What Bill Parcells has helped build in South Florida -- the resurfacing of a club and its culture -- will now get put to the test.
We will now see how sturdy this Dolphins foundation really is, and if a roster brimming with youth can deliver on its considerable promise without the face of the renovation around.
The men Parcells put in place to run this show have to prove they can lead Miami into the next phase of the group's development, which would be to go from playoff-level team to championship contender.
Don't get mixed up about the impact of the iconic Tuna's departure. In some ways, to be sure, he'll be difficult to replace. In others, this process is simply part of a natural progression that was set in the motion in the spring and, if you really want to dig deep, has been a distinct part of the Dolphins' blueprint since Parcells arrived in January 2008.
Parcells not cutting all ties
Yes, Parcells' title underwent a pretty serious change at the start of the season, going from "executive vice president of football operations" to "consultant". Yes, he recently cleaned out the office he's occupied in the club's Davie, Fla. facility.

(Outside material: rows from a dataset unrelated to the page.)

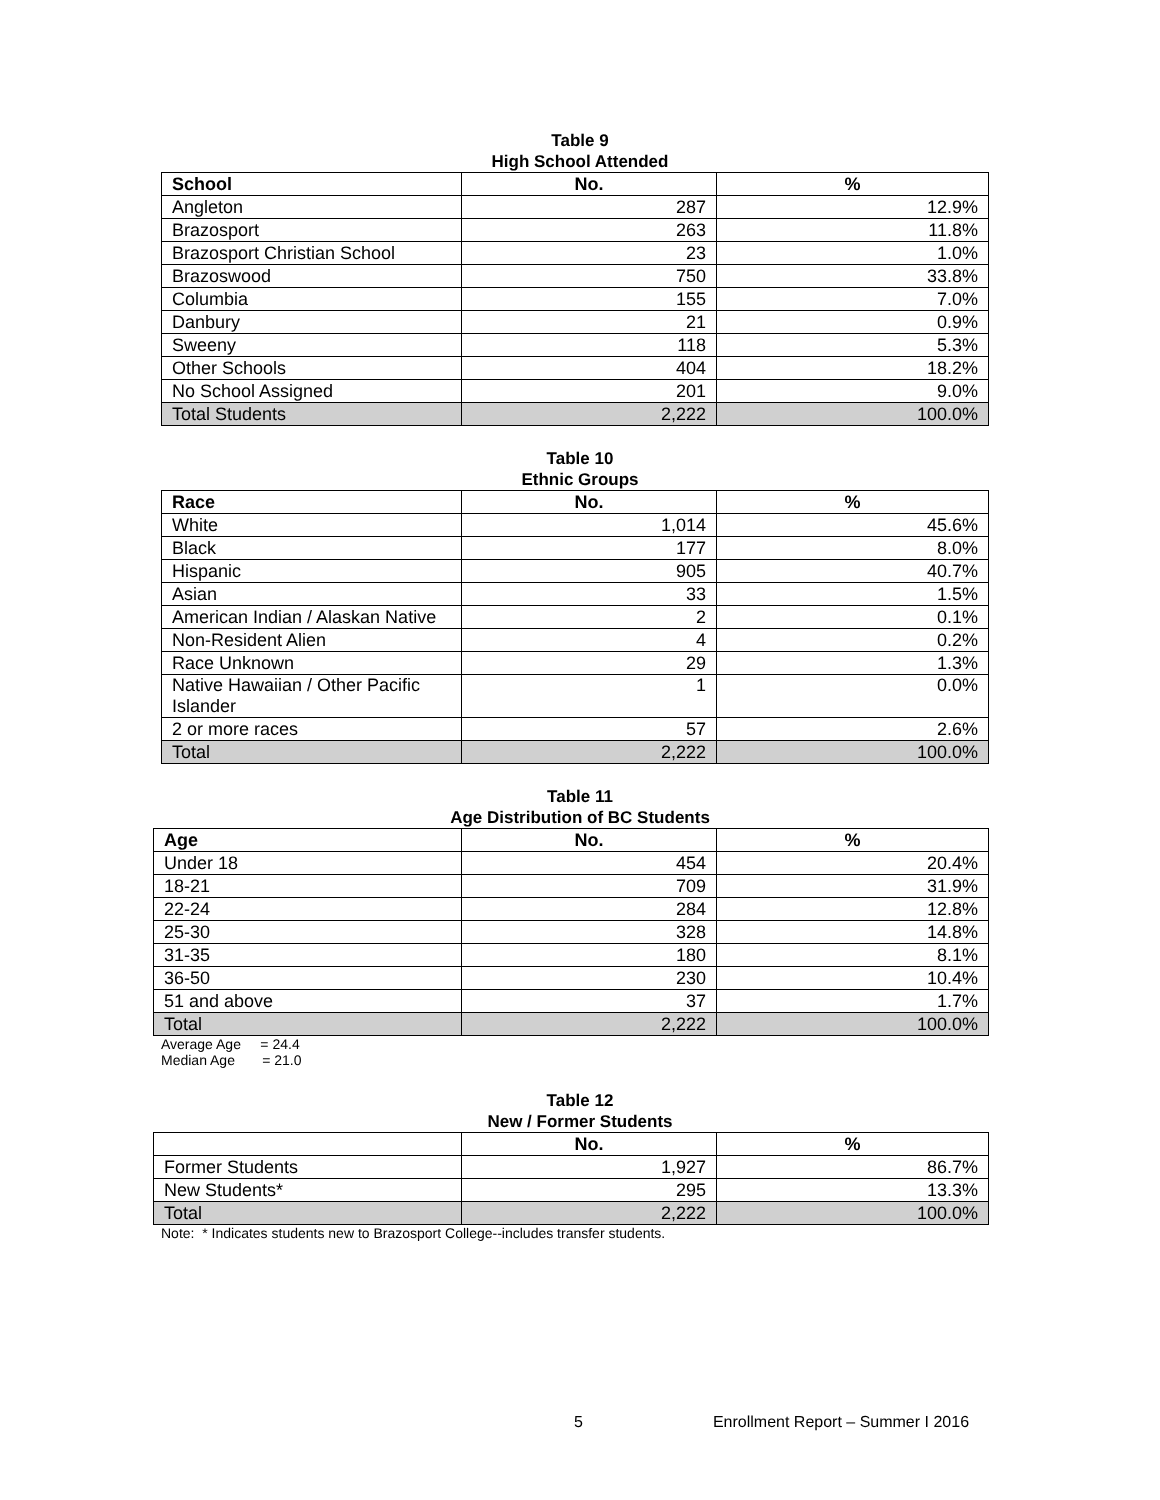Table 9
High School Attended
| School | No. | % |
| --- | --- | --- |
| Angleton | 287 | 12.9% |
| Brazosport | 263 | 11.8% |
| Brazosport Christian School | 23 | 1.0% |
| Brazoswood | 750 | 33.8% |
| Columbia | 155 | 7.0% |
| Danbury | 21 | 0.9% |
| Sweeny | 118 | 5.3% |
| Other Schools | 404 | 18.2% |
| No School Assigned | 201 | 9.0% |
| Total Students | 2,222 | 100.0% |
Table 10
Ethnic Groups
| Race | No. | % |
| --- | --- | --- |
| White | 1,014 | 45.6% |
| Black | 177 | 8.0% |
| Hispanic | 905 | 40.7% |
| Asian | 33 | 1.5% |
| American Indian / Alaskan Native | 2 | 0.1% |
| Non-Resident Alien | 4 | 0.2% |
| Race Unknown | 29 | 1.3% |
| Native Hawaiian / Other Pacific Islander | 1 | 0.0% |
| 2 or more races | 57 | 2.6% |
| Total | 2,222 | 100.0% |
Table 11
Age Distribution of BC Students
| Age | No. | % |
| --- | --- | --- |
| Under 18 | 454 | 20.4% |
| 18-21 | 709 | 31.9% |
| 22-24 | 284 | 12.8% |
| 25-30 | 328 | 14.8% |
| 31-35 | 180 | 8.1% |
| 36-50 | 230 | 10.4% |
| 51 and above | 37 | 1.7% |
| Total | 2,222 | 100.0% |
Average Age = 24.4
Median Age = 21.0
Table 12
New / Former Students
| | No. | % |
| --- | --- | --- |
| Former Students | 1,927 | 86.7% |
| New Students* | 295 | 13.3% |
| Total | 2,222 | 100.0% |
Note: * Indicates students new to Brazosport College--includes transfer students.
5 Enrollment Report – Summer I 2016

And that step's foundation is in Parcells' comfort level that the organization -- top-to-bottom, from players to coaches to front office personnel, and from on-field characteristics to overall organizational mindset -- embodies what he and general manager Jeff Ireland and coach Tony Sparano set out to put in place back in 2008, when they found a club in the kind of disarray that made their Dallas rebuilding effort look like a touch-up job.
The truth is that the structure of the day-to-day football operation in Miami won't be rocked much by Parcells slipping out the door. It was always Parcells' goal to become more of a sounding board for others, rather than to lead, something he entrusted Ireland and Sparano to do. In the spring, with the organization moving in lockstep, and the coaches and personnel folks rarely hearing ideas shot down much by Parcells anymore as a singular vision took hold, the Kingfish slowly started to withdraw.

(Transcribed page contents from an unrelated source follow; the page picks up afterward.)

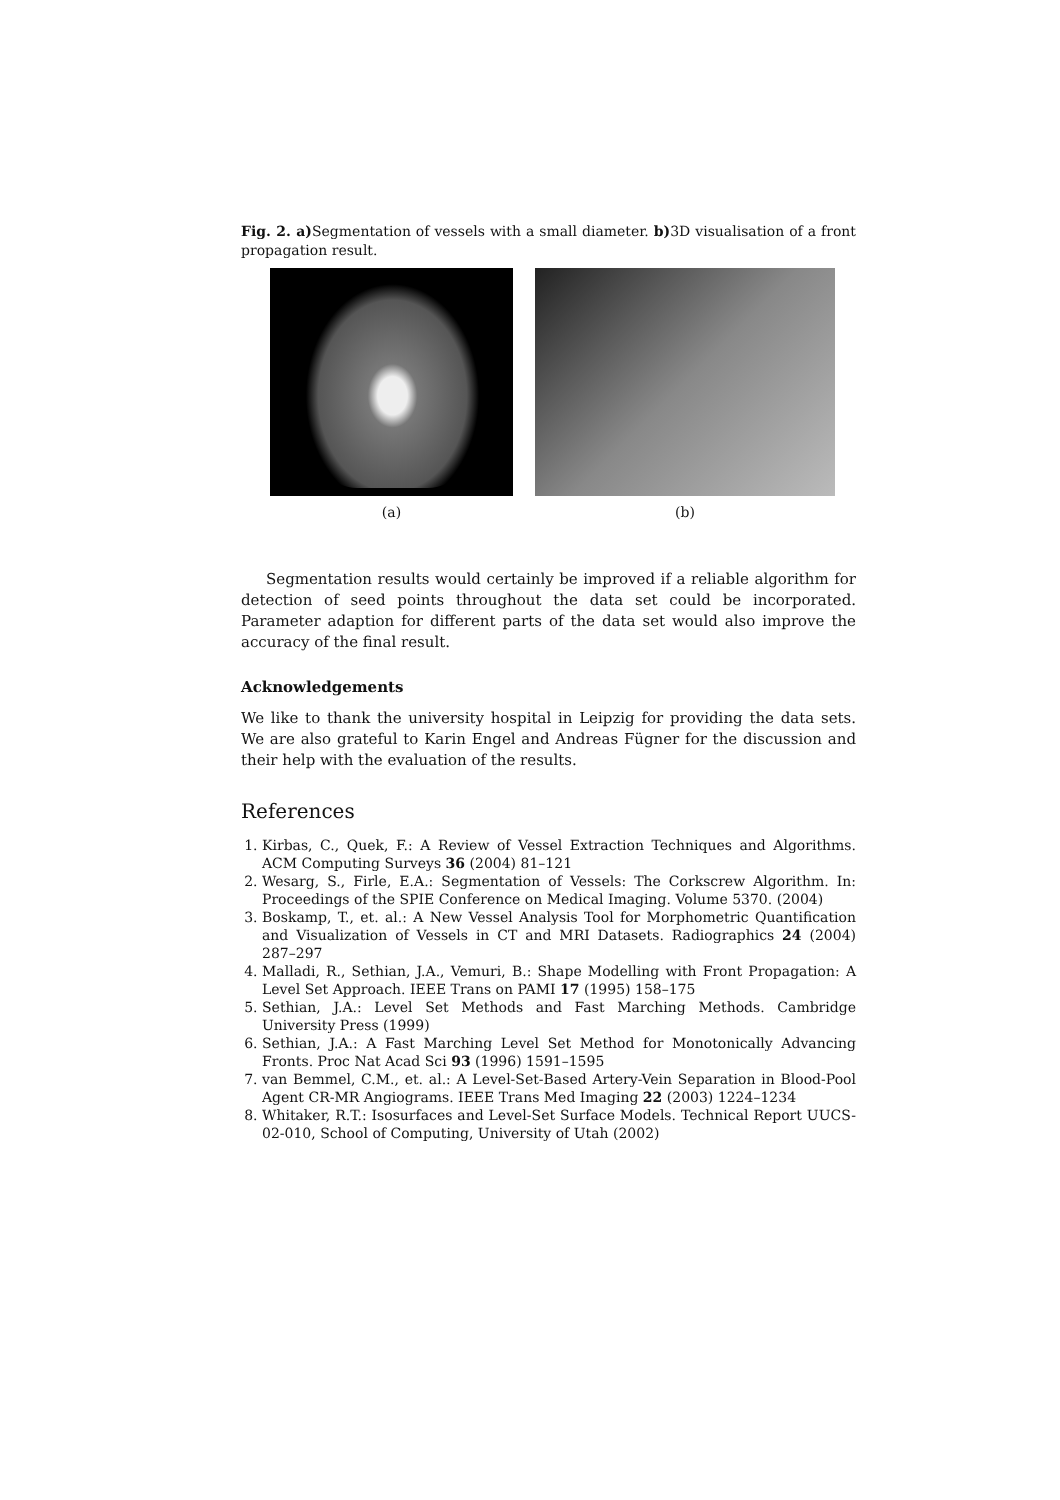Fig. 2. a) Segmentation of vessels with a small diameter. b) 3D visualisation of a front propagation result.
(a) (b)
Segmentation results would certainly be improved if a reliable algorithm for detection of seed points throughout the data set could be incorporated. Parameter adaption for different parts of the data set would also improve the accuracy of the final result.
Acknowledgements
We like to thank the university hospital in Leipzig for providing the data sets. We are also grateful to Karin Engel and Andreas Fügner for the discussion and their help with the evaluation of the results.
References
1. Kirbas, C., Quek, F.: A Review of Vessel Extraction Techniques and Algorithms. ACM Computing Surveys 36 (2004) 81–121
2. Wesarg, S., Firle, E.A.: Segmentation of Vessels: The Corkscrew Algorithm. In: Proceedings of the SPIE Conference on Medical Imaging. Volume 5370. (2004)
3. Boskamp, T., et. al.: A New Vessel Analysis Tool for Morphometric Quantification and Visualization of Vessels in CT and MRI Datasets. Radiographics 24 (2004) 287–297
4. Malladi, R., Sethian, J.A., Vemuri, B.: Shape Modelling with Front Propagation: A Level Set Approach. IEEE Trans on PAMI 17 (1995) 158–175
5. Sethian, J.A.: Level Set Methods and Fast Marching Methods. Cambridge University Press (1999)
6. Sethian, J.A.: A Fast Marching Level Set Method for Monotonically Advancing Fronts. Proc Nat Acad Sci 93 (1996) 1591–1595
7. van Bemmel, C.M., et. al.: A Level-Set-Based Artery-Vein Separation in Blood-Pool Agent CR-MR Angiograms. IEEE Trans Med Imaging 22 (2003) 1224–1234
8. Whitaker, R.T.: Isosurfaces and Level-Set Surface Models. Technical Report UUCS-02-010, School of Computing, University of Utah (2002)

It makes sense, too. The reason Parcells plucked Sparano and Ireland from Dallas to begin with is because they bought in part and parcel to the ideals he believed in, and that's also why Miami is flooded with ex-Cowboy employees like assistant head coach/secondary Todd Bowles, defensive line coach Kacy Rodgers, quarterbacks coach David Lee, assistant director of player personnel Brian Gaine and player personnel administrator Chris Shea. They carry out the vision that Parcells had, because their vision mirrors his.
So where will Miami miss Parcells?
Well, he's made it clear to the powers-that-be with the Dolphins that he's there if they need him for advice, being 70 miles north in Jupiter, and, in this technological day and age, it wouldn't be hard to get some game film up there for his review.

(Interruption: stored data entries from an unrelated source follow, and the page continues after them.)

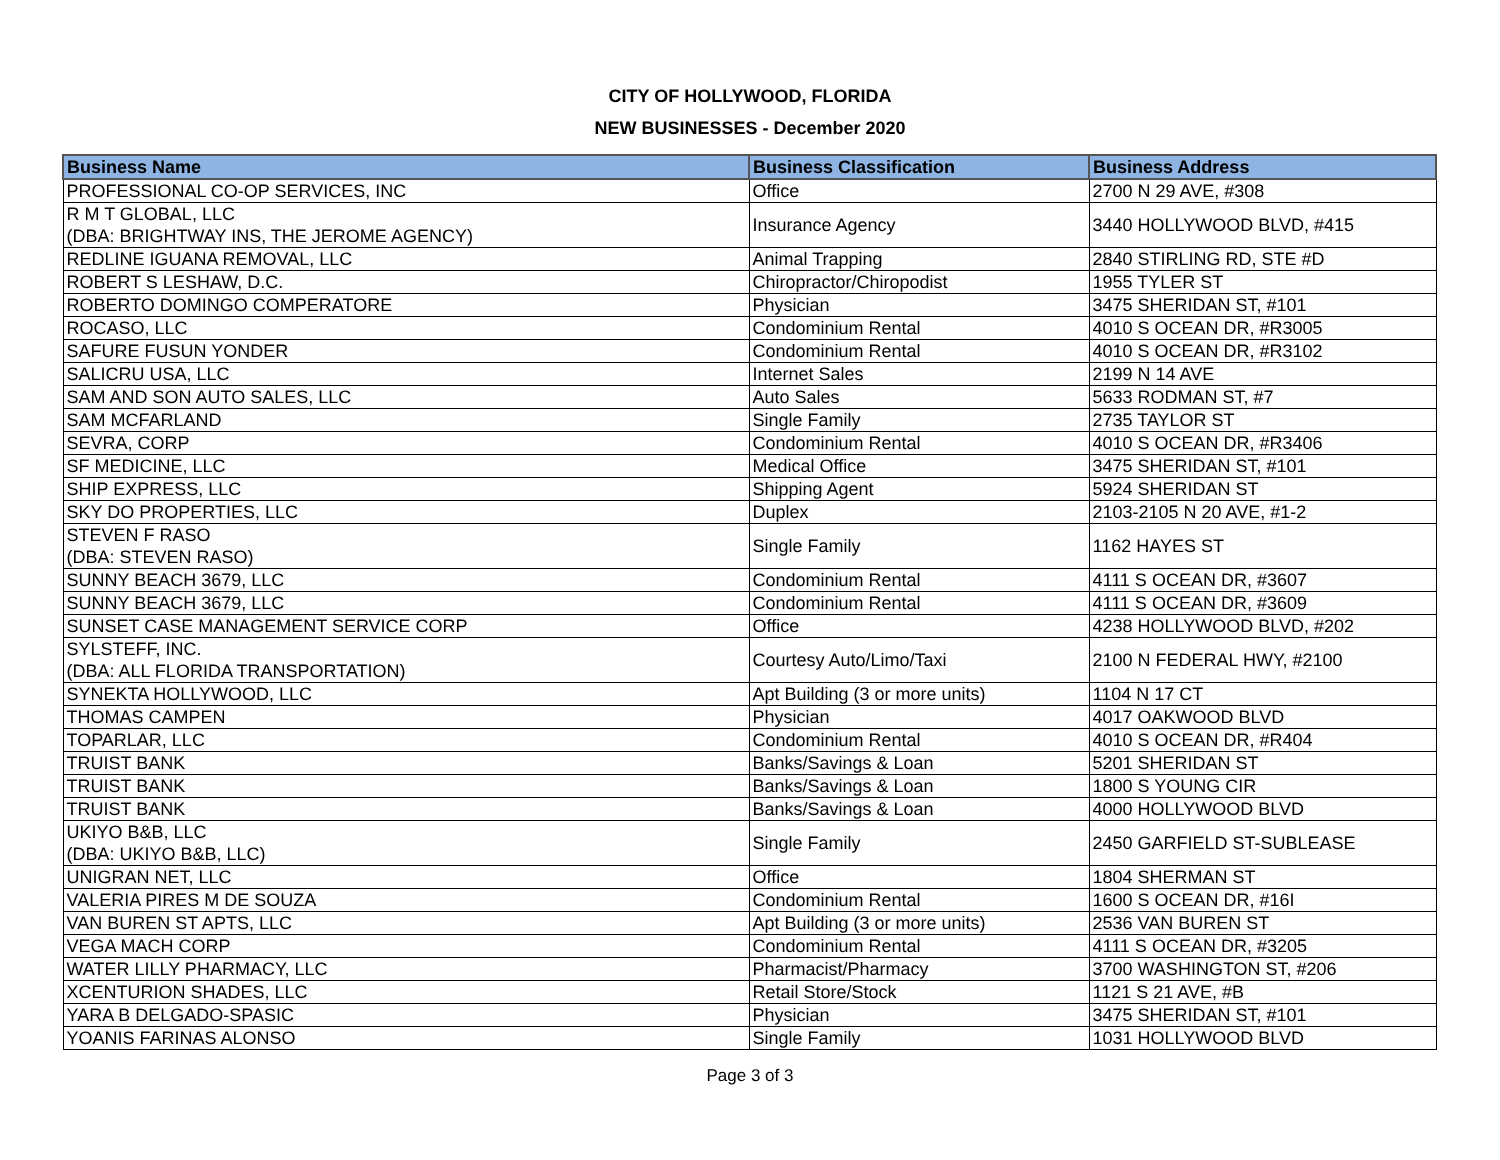CITY OF HOLLYWOOD, FLORIDA
NEW BUSINESSES - December 2020
| Business Name | Business Classification | Business Address |
| --- | --- | --- |
| PROFESSIONAL CO-OP SERVICES, INC | Office | 2700 N 29 AVE, #308 |
| R M T GLOBAL, LLC (DBA: BRIGHTWAY INS, THE JEROME AGENCY) | Insurance Agency | 3440 HOLLYWOOD BLVD, #415 |
| REDLINE IGUANA REMOVAL, LLC | Animal Trapping | 2840 STIRLING RD, STE #D |
| ROBERT S LESHAW, D.C. | Chiropractor/Chiropodist | 1955 TYLER ST |
| ROBERTO DOMINGO COMPERATORE | Physician | 3475 SHERIDAN ST, #101 |
| ROCASO, LLC | Condominium Rental | 4010 S OCEAN DR, #R3005 |
| SAFURE FUSUN YONDER | Condominium Rental | 4010 S OCEAN DR, #R3102 |
| SALICRU USA, LLC | Internet Sales | 2199 N 14 AVE |
| SAM AND SON AUTO SALES, LLC | Auto Sales | 5633 RODMAN ST, #7 |
| SAM MCFARLAND | Single Family | 2735 TAYLOR ST |
| SEVRA, CORP | Condominium Rental | 4010 S OCEAN DR, #R3406 |
| SF MEDICINE, LLC | Medical Office | 3475 SHERIDAN ST, #101 |
| SHIP EXPRESS, LLC | Shipping Agent | 5924 SHERIDAN ST |
| SKY DO PROPERTIES, LLC | Duplex | 2103-2105 N 20 AVE, #1-2 |
| STEVEN F RASO (DBA: STEVEN RASO) | Single Family | 1162 HAYES ST |
| SUNNY BEACH 3679, LLC | Condominium Rental | 4111 S OCEAN DR, #3607 |
| SUNNY BEACH 3679, LLC | Condominium Rental | 4111 S OCEAN DR, #3609 |
| SUNSET CASE MANAGEMENT SERVICE CORP | Office | 4238 HOLLYWOOD BLVD, #202 |
| SYLSTEFF, INC. (DBA: ALL FLORIDA TRANSPORTATION) | Courtesy Auto/Limo/Taxi | 2100 N FEDERAL HWY, #2100 |
| SYNEKTA HOLLYWOOD, LLC | Apt Building (3 or more units) | 1104 N 17 CT |
| THOMAS CAMPEN | Physician | 4017 OAKWOOD BLVD |
| TOPARLAR, LLC | Condominium Rental | 4010 S OCEAN DR, #R404 |
| TRUIST BANK | Banks/Savings & Loan | 5201 SHERIDAN ST |
| TRUIST BANK | Banks/Savings & Loan | 1800 S YOUNG CIR |
| TRUIST BANK | Banks/Savings & Loan | 4000 HOLLYWOOD BLVD |
| UKIYO B&B, LLC (DBA: UKIYO B&B, LLC) | Single Family | 2450 GARFIELD ST-SUBLEASE |
| UNIGRAN NET, LLC | Office | 1804 SHERMAN ST |
| VALERIA PIRES M DE SOUZA | Condominium Rental | 1600 S OCEAN DR, #16I |
| VAN BUREN ST APTS, LLC | Apt Building (3 or more units) | 2536 VAN BUREN ST |
| VEGA MACH CORP | Condominium Rental | 4111 S OCEAN DR, #3205 |
| WATER LILLY PHARMACY, LLC | Pharmacist/Pharmacy | 3700 WASHINGTON ST, #206 |
| XCENTURION SHADES, LLC | Retail Store/Stock | 1121 S 21 AVE, #B |
| YARA B DELGADO-SPASIC | Physician | 3475 SHERIDAN ST, #101 |
| YOANIS FARINAS ALONSO | Single Family | 1031 HOLLYWOOD BLVD |
Page 3 of 3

But he will be missed, and perhaps the area it will be felt most is in the accountability his presence seems to inspire in everyone around him. It's something that's not as necessary now, more than 30 months into the job, than it was back when the power troika arrived. Yet, it never hurts to have it, and it'll take the work ethic of all those that were around him to maintain a cultural level Parcells would never let slip.
Those that remained in the Dallas organization after Parcells left there in 2006, Sparano and Ireland among them, have the experience of seeing those standards slide. There's confidence here that won't happen again.
"Bill feels comfortable in that regard," said one source. "With Tony and Jeff, he's got two guys that share the same beliefs that Bill had, and have the same style in going about it."
In some ways, it'll be up to those on the personnel and coaching side. In others, it'll be up to the players, who won't have the natural kick-in-the-rear of looking over and seeing Parcells in a golf cart at practice, or those "mentor moments" when the man himself would pull them aside and give them that little piece of advice that only a guy of his experience could.
But it's also important to remember that for the players, there's one distinct difference between this situation and those in New York or New England or Dallas. Here, Parcells isn't, and was never, the coach.
"Tony's out front, he's the voice of the team," said another source. "Bill was never that, it's been Tony since Day 1 and that's by design, so we'll really go about things the same way."
At the same time, everyone recognizes that Parcells will be missed. But the Dolphins brass appears to be attacking that the same way Parcells would -- by sidestepping excuses and embracing any increased responsibility that will come along with it.
The door is, indeed, wide open for Parcells to be a part of the team's free-agent meetings and draft talks in the winter and spring, and he's not exactly out-of-touch with people within the organization now. What's left behind, too, is a roster that he built with Ireland and Sparano that has just four 30-somethings on it, one of whom is the long-snapper and another of whom is the backup quarterback.
Parcells again is pulling away from an organization in vastly better shape than he found it, just like he did in New York (twice), New England and Dallas. But this time his fingerprints extended off the roster and into every area of Miami's football operation.
And now, we get to see how deep an impact he's had not so much on the football team, but on the people around him.